On my way up the first mountain, a speeding truck kicked gravel up at me. This wasn’t the first speeding truck, and it may not have been the first gravel (well, it definitely wasn’t, since I heard two or three separate hits from that one truck), but it was a good hit, catching the windshield right near the edge, so that a really nice crack could form. It grew throughout the day, to the point where it was really freaking me out. And, by all [two] reports [from people at stops along the way], Watson Lake is singular among all my many stops in that it does not have a windshield repair place. (Let’s not even joke about a Subaru dealer, either.) It’s tiny. But I asked at the tire place–tire repairs are a big thing along the Alaskan Highway, of course–and the lady said there’d be someone at the hardware store who could point me in the right direction. Two stops later (one to get better directions to the hardware store), I pulled into a lumber yard, and an older gentleman–friendly, just like about everyone else up here–explained to me that he could drill a tiny hole right at the end of the crack, to relieve pressure, and that this procedure often lasts people a year or two. Apparently, there’s a layer of plastic between two layers of glass in a windshield. I had spent the whole day worried that another gravel–or, far more likely, a bird–would shatter the whole thing, and I was happy to find I’d been wrong.

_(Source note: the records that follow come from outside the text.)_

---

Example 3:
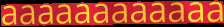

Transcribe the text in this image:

aaaaaaaaaaaa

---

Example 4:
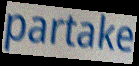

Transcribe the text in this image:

partake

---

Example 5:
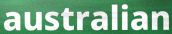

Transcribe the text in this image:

australian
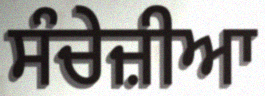
ਸੰਚੇਜ਼ੀਆ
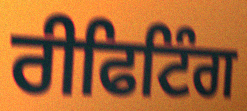
ਰੀਫਿਟਿੰਗ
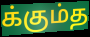
க்கும்த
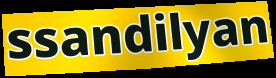
ssandilyan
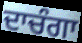
ਦਾਚੰਗਾ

While the gentleman with the drill and the lady at the tire place both agreed that it was better to do something than not, nobody seemed to believe there was any real danger from it. It turns out, people up here drive around with cracked windshields far worse than mine, and it goes OK for them. “Can you see OK?” the lady at Coal Creek asked, and when I answered in the affirmative, she said “Well, there you go, eh?” It seems very probable that I’d have made it to Anchorage OK even without doing anything–and that I’ll still do so, even if this drilling thing doesn’t stop the crack–but I feel a little better, having done something. Whitehorse has a Subaru dealer, so if it’s still growing tomorrow, I’ll stop in there for their opinion. And if it seems all good tomorrow, well, like I said, only 1000 miles more to go. Haines Junction tomorrow (a longish drive–planning to start early and take a long stop in Whitehorse), Tok the next day, and Anchorage the next! Anchorage definitely has a Subaru dealer.

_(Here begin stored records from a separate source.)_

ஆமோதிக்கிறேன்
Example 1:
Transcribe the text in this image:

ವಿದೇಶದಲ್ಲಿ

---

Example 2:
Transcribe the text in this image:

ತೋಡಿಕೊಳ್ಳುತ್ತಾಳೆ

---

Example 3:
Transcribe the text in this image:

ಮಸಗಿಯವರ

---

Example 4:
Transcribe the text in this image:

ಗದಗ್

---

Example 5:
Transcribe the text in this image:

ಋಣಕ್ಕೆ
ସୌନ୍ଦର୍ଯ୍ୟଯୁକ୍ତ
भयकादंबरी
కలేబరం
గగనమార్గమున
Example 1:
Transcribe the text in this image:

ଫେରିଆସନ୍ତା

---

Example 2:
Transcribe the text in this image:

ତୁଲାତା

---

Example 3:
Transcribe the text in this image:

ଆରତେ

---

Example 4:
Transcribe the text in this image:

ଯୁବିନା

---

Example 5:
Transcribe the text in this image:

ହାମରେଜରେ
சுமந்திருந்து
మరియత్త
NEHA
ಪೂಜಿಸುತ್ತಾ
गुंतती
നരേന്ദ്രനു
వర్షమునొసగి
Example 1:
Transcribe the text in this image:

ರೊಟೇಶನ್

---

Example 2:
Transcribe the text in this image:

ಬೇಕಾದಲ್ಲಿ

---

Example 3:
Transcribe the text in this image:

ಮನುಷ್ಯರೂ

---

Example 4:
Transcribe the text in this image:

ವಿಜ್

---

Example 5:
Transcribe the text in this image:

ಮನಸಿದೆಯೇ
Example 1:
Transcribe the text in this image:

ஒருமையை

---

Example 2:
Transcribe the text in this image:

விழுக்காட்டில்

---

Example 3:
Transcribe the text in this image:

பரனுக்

I’m in the Yukon Territory now, but I think the official point where the Alaskan Highway really says “you’re there, for good, this time,” isn’t until sometime tomorrow–there is a lot of weaving back and forth between BC and YT, first.

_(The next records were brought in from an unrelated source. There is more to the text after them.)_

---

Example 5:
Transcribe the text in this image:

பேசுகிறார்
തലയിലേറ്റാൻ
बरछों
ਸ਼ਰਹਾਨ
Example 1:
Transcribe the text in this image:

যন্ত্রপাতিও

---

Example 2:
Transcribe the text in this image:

There was a bit of rain today and a bit of fog. Even with that–and even with the worry about the windshield–I enjoyed the trip. The views were amazing. I only bothered getting pictures for you from roadside stopping places, rather than trying to take them through the bug-stained windows (stained, I tell you! even with 2+ days of rain and a washing every time I get gas, there are visible smears).

Er, one of those is sideways. Sorry.

Also, I’ll get you a picture of the window crack now, after a day of growing and a drill bit, … uh, later. The camera was full (because I didn’t buy the memory stick), and I’m sleepy. :)

The phone really is dead. I turned it off until I get past the American border.

Playlist: Chamber of Secrets–it’s much better, post-whomping willow. And the Slumdog Millionaire soundtrack.